Premier League clubs are unanimously opposed to FIFA's proposal for a biennial men's World Cup.

While the idea of a World Cup every two years had been tentatively mentioned in the past, it gained traction in July when former Arsenal manager Arsene Wenger – now FIFA's head of global football development – publicly backed the potential change.

FIFA began carrying out a feasibility study and Wenger insisted a biennial World Cup "is what the fans want", but the proposals have been met with widespread criticism.

UEFA officials have been particularly vocal in their opposition, the International Olympic Committee (IOC) expressed concerns, and players and managers have largely questioned the wisdom of such an alteration to the football calendar.

The Premier League has now lent its collective voice to the conversation, denouncing FIFA's proposals – which also encompassed the extension of international windows – due to concern for player welfare and domestic football.
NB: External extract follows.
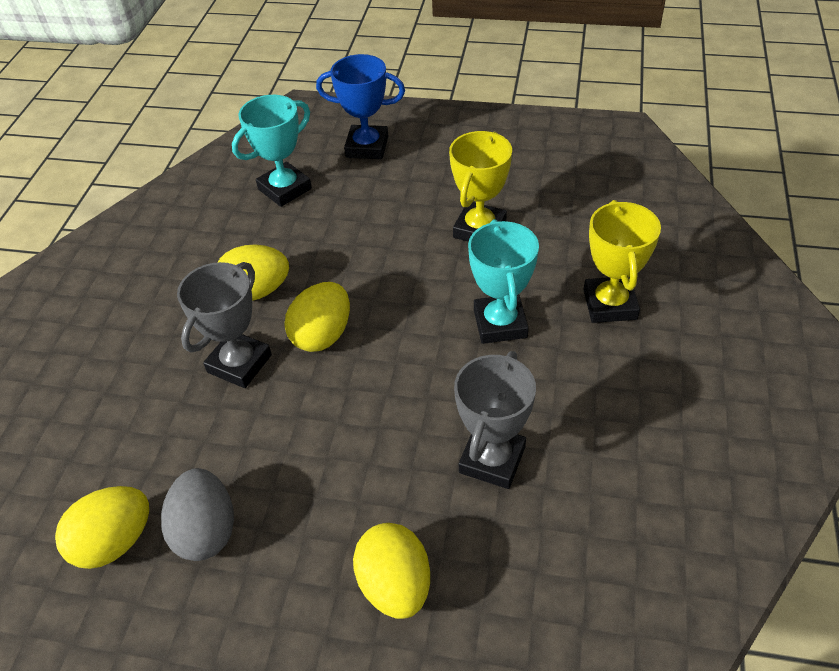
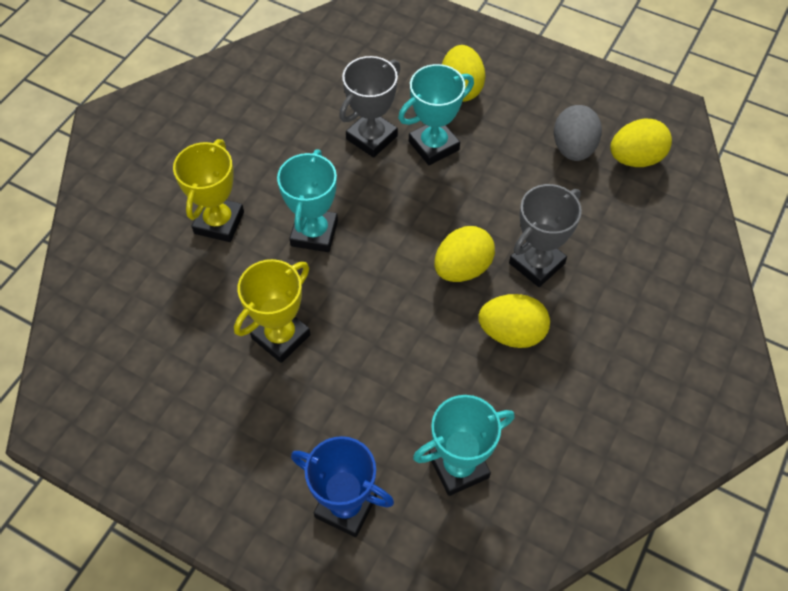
camera: 165 degrees left, 10 degrees up
none -> turquoise trophy [398,64,474,165]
A Premier League statement confirmed none of the 20 Premier League clubs were in favour of a World Cup every two years, while CEO Richard Masters said: "The Premier League is committed to preventing any radical changes to the post-2024 FIFA International Match Calendar that would adversely affect player welfare and threaten the competitiveness, calendar, structures and traditions of domestic football.

"We are open to reforms and new ideas, but they must enhance the complementary balance between domestic and international football in order to improve the game at all levels.

"This process should also involve meaningful agreements with the leagues that provide the foundations for the game.

"We will continue to work with supporter groups, players, domestic and international stakeholders to find solutions that are in the best interests of football's long-term future."